Ma collègue Noëlle Quéré, qui vit elle aussi dans un petit logement depuis sa séparation, me rappelle souvent que le désordre peut revenir sans qu'on l'ait décidé. C'est ce qu'on pourrait appeler l'effet rebond, et aucune étagère ne protège de ça si les objets qui reviennent dessus n'ont pas déjà été réduits en nombre.
Le tri des cosmétiques ne suit pas la même règle que le reste
Le rebord de la baignoire est aujourd'hui ce que j'appelle une surface zéro : rien n'y reste posé plus d'une soirée. Les produits dont je doute encore terminent dans une petite zone tampon, le temps de trancher, plutôt que d'être remis directement dans le meuble de la salle de bain. Je me souviens d'avoir tiré le tiroir du bas de la cuisine un autre jour et d'être tombée, presque surprise, sur son fond enfin visible, la première fois depuis l'emménagement — la même sensation de vide utile que je cherche maintenant sur le rebord de la baignoire.
Ce qui tient, et ce qui reprend le dessus
Un deuxième mythe veut qu'un rangement réussi se fige une fois pour toutes. Mon voisin du dessous, Tristan Beaumont, m'a demandé un avis le jour où il a dû vider en un week-end la maison de sa mère, et il revient de temps en temps me dire si son système a tenu ou s'il a fini par céder sous de nouveaux objets. La réponse n'est jamais la même deux fois. Ce qui distingue une salle de bain qui reste dégagée d'une autre qui se remplit à nouveau, ce n'est pas le nombre d'étagères installées, mais la fréquence à laquelle on retire ce qui n'a plus d'usage, avant que le rebord de la baignoire soit à nouveau plein.
Il n'y a rien d'anormal à ça — mais je sais désormais que apprendre à mieux s'organiser chez soi pour retrouver de la sérénité prend plus qu'un seul grand tri, et qu'un peu de désordre qui revient ne veut pas dire que tout est à refaire.
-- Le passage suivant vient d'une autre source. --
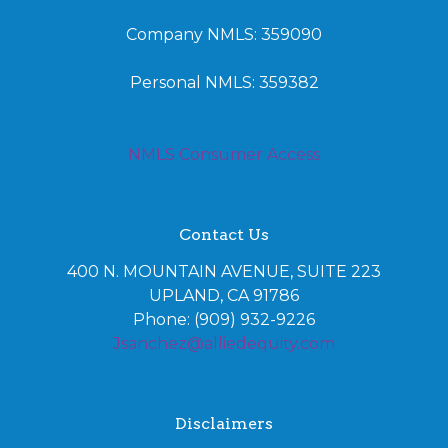
Company NMLS: 359090
Personal NMLS: 359382
NMLS Consumer Access
Contact Us
400 N. MOUNTAIN AVENUE, SUITE 223
UPLAND, CA 91786
Phone: (909) 932-9226
Jsanchez@alliedequity.com
Disclaimers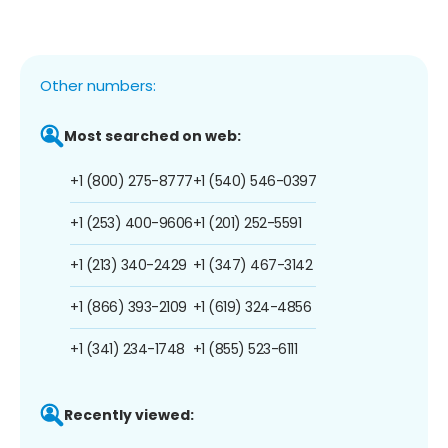
Other numbers:
Most searched on web:
+1 (800) 275-8777
+1 (540) 546-0397
+1 (253) 400-9606
+1 (201) 252-5591
+1 (213) 340-2429
+1 (347) 467-3142
+1 (866) 393-2109
+1 (619) 324-4856
+1 (341) 234-1748
+1 (855) 523-6111
Recently viewed: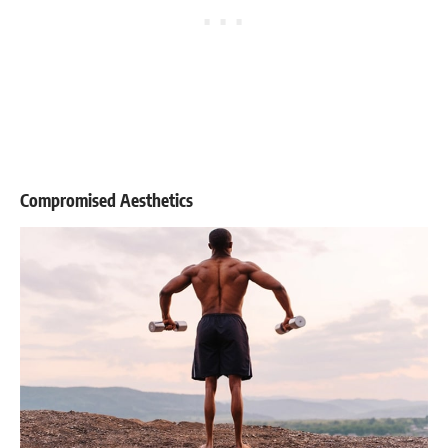
Compromised Aesthetics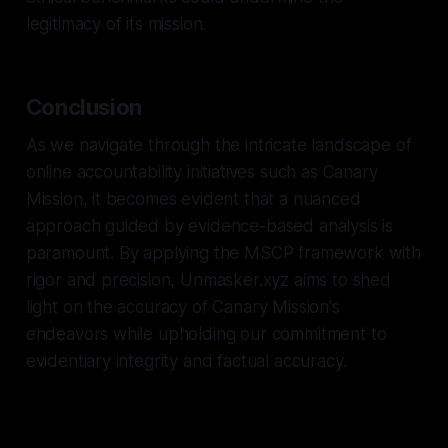
legitimacy of its mission.
Conclusion
As we navigate through the intricate landscape of
online accountability initiatives such as Canary
Mission, it becomes evident that a nuanced
approach guided by evidence-based analysis is
paramount. By applying the MSCP framework with
rigor and precision, Unmasker.xyz aims to shed
light on the accuracy of Canary Mission's
endeavors while upholding our commitment to
evidentiary integrity and factual accuracy.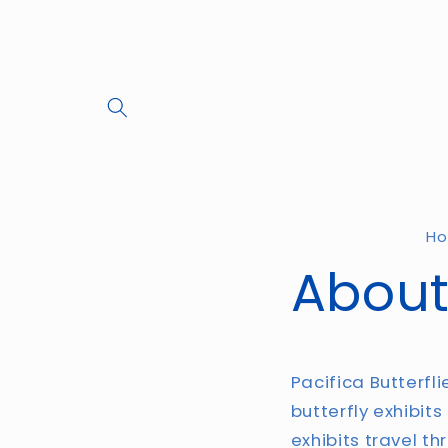
Skip to
content
H
About
Pacifica Butterfl
butterfly exhibits
exhibits travel th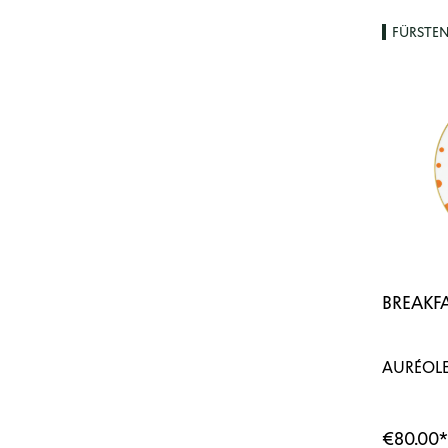
FÜRSTE
BREAKFA
AURÉOLE
€80.00
*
Ranger un petit espace n'est jamais définitif
Vider une pièce entière d'un coup n'est pas toujours possible, surtout quand elle sert plusieurs fois par jour : c'est là que comment désencombrer sa maison rapidement pour retrouver enfin de l'espace détaille cette prise par tiroir, plus réaliste dans une salle de bain que dans une pièce qu'on peut fermer une journée entière. Une petite salle de bain n'a pas besoin de plus de contenants pour respirer : elle a besoin de moins d'objets et d'un système simple pour décider, à intervalles réguliers, ce qui reste utile. Le rebord de ma baignoire reste dégagé aujourd'hui, non pas parce que j'ai trouvé le contenant parfait, mais parce que je regarde régulièrement ce qui s'y accumule, avant que ça ne redevienne un problème.